When Suzanne Collins, author of the highly acclaimed “The Hunger Games” trilogy, announced that she wrote an accompanying book to the trilogy, my first thought was “yes!” Yet, when Collins released the synopsis of said new book, that excitement wilted as I discovered “The Ballad of Songbirds and Snakes” centers on the vile antagonist from the main series, Coriolanus Snow. However, my hesitation to read it died out when I happened to pick it up in Publix, and I found myself enthralled in the story as the cashier patiently waited for me to hand her the book as I paid.
Set 65 years before Katniss Everdeen’s Hunger Games, “The Ballad of Songbird and Snakes” sees 18-year-old Snow navigating his way back into power after his family lost their wealth in the infamous war that birthed the Panem of the main trilogy. As the young nation began to rebuild, the not-yet fully-developed Hunger Games offered Snow a chance to regain his status as a mentor alongside 23 fellow classmates in the tenth annual Hunger Games. While this opportunity seemed golden to Snow, he faced an uphill battle as the mentor for the tribute deemed the most unwanted: the female from District 12.
However, Lucy Gray Baird, much like the female tribute who came after her, proved to be anything but timid, and as the Games take the form seen in the trilogy, the attraction between Lucy Gray and Snow grows. As the duo, who have a similar common goal of wanting Lucy Gray to win the Games yet different motivations behind said desire, become closer, the treachery in the Capital sinks its claws in deeper, reminding readers of how harsh and brutal this setting is.
While Collins’ enchanting writing style encouraged me to continue reading, the character-driven rather than fast-paced action plot left the 517 page novel feeling slow in places. Outside of district-born turned Capital-raised Sejanus Plinth, a reluctant 18-year-old mentor in the games, the characters’ morals, or lack thereof, didn’t allow me to empathize with Snow, an invoked emotion I find vital to well-done villain origin stories.

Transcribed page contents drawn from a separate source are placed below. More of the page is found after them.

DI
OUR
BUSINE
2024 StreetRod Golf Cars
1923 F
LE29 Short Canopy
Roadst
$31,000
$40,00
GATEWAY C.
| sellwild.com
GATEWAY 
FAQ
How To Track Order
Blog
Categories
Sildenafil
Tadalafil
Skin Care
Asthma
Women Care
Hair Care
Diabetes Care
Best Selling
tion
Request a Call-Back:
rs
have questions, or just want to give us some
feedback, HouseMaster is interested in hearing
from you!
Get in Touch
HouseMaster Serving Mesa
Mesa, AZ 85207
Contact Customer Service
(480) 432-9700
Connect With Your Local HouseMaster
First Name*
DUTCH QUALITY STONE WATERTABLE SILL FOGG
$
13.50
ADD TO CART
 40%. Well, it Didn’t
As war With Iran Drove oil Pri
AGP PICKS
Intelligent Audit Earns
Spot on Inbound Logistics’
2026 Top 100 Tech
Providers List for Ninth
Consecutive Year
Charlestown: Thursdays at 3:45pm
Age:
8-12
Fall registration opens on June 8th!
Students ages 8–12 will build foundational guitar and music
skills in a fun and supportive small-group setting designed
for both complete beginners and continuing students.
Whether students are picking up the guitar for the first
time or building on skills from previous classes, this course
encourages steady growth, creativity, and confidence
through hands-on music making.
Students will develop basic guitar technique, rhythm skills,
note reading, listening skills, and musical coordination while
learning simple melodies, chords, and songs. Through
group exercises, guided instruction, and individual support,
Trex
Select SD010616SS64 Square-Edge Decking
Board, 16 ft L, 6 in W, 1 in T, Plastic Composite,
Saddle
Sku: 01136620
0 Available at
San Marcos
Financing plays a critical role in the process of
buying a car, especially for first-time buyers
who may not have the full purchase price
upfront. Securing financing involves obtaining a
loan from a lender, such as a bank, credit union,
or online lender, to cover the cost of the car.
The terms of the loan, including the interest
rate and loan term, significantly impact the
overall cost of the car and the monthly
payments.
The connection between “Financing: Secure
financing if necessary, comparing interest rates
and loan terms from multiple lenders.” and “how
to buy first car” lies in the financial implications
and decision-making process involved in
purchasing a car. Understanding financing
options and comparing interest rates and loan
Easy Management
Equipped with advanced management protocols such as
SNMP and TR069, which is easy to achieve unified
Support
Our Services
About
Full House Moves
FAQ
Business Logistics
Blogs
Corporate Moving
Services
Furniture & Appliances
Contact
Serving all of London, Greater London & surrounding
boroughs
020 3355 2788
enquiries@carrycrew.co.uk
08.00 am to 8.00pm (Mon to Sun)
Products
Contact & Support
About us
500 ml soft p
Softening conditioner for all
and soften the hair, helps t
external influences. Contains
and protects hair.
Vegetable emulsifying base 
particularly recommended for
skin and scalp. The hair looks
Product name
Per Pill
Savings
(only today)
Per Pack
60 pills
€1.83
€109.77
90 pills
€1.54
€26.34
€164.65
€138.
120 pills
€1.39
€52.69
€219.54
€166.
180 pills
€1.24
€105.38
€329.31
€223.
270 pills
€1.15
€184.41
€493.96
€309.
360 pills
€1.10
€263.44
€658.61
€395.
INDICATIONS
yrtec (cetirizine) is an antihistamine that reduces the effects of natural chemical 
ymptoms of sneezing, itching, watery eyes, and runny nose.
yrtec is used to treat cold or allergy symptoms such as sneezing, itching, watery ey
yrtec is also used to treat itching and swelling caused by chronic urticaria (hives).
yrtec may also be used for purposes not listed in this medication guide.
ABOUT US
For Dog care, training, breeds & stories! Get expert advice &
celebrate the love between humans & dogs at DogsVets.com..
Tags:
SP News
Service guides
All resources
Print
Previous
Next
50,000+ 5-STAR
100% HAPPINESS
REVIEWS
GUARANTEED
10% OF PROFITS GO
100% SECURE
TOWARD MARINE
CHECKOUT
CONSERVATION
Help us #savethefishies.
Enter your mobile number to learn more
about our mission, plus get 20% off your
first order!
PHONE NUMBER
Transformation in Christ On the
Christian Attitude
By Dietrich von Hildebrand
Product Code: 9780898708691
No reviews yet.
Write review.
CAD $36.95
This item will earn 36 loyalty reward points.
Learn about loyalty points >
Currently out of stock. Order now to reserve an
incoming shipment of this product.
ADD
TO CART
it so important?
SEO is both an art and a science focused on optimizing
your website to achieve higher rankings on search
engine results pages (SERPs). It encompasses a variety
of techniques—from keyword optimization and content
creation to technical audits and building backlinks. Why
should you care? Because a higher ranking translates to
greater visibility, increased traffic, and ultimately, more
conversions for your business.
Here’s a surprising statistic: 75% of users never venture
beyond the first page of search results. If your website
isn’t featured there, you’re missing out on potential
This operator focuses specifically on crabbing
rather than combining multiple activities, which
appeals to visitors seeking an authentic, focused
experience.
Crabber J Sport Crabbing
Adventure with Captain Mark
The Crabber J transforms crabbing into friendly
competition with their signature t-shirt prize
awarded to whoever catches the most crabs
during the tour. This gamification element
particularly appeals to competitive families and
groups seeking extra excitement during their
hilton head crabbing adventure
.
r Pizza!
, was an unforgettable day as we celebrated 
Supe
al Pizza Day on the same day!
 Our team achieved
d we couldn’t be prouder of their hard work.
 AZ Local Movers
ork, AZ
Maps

Selfish, arrogant and power-driven, Snow’s character in “The Ballad of Songbird and Snakes” mirrors the characteristics amplified in the trilogy.
Without the original series, “The Ballad of Songbird and Snakes” would have been a flop. However, the parallels to the famous trilogy and Easter eggs Collins weaves into the story makes it worthwhile for fans of “The Hunger Games.” Often the revelations that paralleled the original series left me thinking “OH that makes sense now,” filling in gaps I never realized were missing to begin with. From the meaning of the iconic “Hanging Tree” song to the structure of the Games themselves, “The Ballad of Songbird and Snakes” serves as much of an origin story for the world Katniss lived in as for Snow himself.
What made “The Ballad of Songbird and Snakes” perhaps the most interesting was its ending. Without revealing any spoilers, the ambiguous ending both offers an explanation to why Snow became the way he was in “The Hunger Games” while also leaving speculation regarding other characters and their connections to characters in the trilogy. Well written, the ending solidified my opinion of the book offering a worthwhile read.
Despite the eloquent writing style and occasional fast-paced chapter, “The Ballad of Songbird and Snakes” would appeal most to fans of “The Hunger Games” who know the plot well. An intriguing look into the minds of one of the most notorious characters in young adult literature, this book offered “The Hunger Games” fans one last glimpse into the equally beloved and terrifying world of Panem.